Task to carry out: Retype all of the data without changing a single word.

-- Stored data follows --

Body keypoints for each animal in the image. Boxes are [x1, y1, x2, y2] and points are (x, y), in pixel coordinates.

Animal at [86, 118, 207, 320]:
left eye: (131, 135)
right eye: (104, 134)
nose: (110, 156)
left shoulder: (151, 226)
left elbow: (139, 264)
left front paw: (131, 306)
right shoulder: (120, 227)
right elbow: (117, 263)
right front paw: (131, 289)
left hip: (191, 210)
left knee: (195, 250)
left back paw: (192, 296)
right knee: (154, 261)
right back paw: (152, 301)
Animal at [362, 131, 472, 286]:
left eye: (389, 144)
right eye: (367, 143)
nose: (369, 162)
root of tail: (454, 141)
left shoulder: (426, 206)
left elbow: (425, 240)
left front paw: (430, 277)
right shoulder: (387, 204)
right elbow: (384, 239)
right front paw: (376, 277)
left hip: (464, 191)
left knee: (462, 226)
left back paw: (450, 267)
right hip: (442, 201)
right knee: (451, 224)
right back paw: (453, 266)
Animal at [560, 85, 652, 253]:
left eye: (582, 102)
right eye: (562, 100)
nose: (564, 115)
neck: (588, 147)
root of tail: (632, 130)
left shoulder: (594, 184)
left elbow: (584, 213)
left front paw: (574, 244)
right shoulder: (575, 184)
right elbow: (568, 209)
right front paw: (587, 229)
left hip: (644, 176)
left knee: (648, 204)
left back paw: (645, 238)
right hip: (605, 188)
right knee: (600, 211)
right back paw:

-- Stored data concluded --

Exercise answer:
Body keypoints for each animal in the image. Boxes are [x1, y1, x2, y2] and points are (x, y), in pixel coordinates.

Animal at [86, 118, 207, 320]:
left eye: (131, 135)
right eye: (104, 134)
nose: (110, 156)
left shoulder: (151, 226)
left elbow: (139, 264)
left front paw: (131, 306)
right shoulder: (120, 227)
right elbow: (117, 263)
right front paw: (131, 289)
left hip: (191, 210)
left knee: (195, 250)
left back paw: (192, 296)
right knee: (154, 261)
right back paw: (152, 301)
Animal at [362, 131, 472, 286]:
left eye: (389, 144)
right eye: (367, 143)
nose: (369, 162)
root of tail: (454, 141)
left shoulder: (426, 206)
left elbow: (425, 240)
left front paw: (430, 277)
right shoulder: (387, 204)
right elbow: (384, 239)
right front paw: (376, 277)
left hip: (464, 191)
left knee: (462, 226)
left back paw: (450, 267)
right hip: (442, 201)
right knee: (451, 224)
right back paw: (453, 266)
Animal at [560, 85, 652, 253]:
left eye: (582, 102)
right eye: (562, 100)
nose: (564, 115)
neck: (588, 147)
root of tail: (632, 130)
left shoulder: (594, 184)
left elbow: (584, 213)
left front paw: (574, 244)
right shoulder: (575, 184)
right elbow: (568, 209)
right front paw: (587, 229)
left hip: (644, 176)
left knee: (648, 204)
left back paw: (645, 238)
right hip: (605, 188)
right knee: (600, 211)
right back paw:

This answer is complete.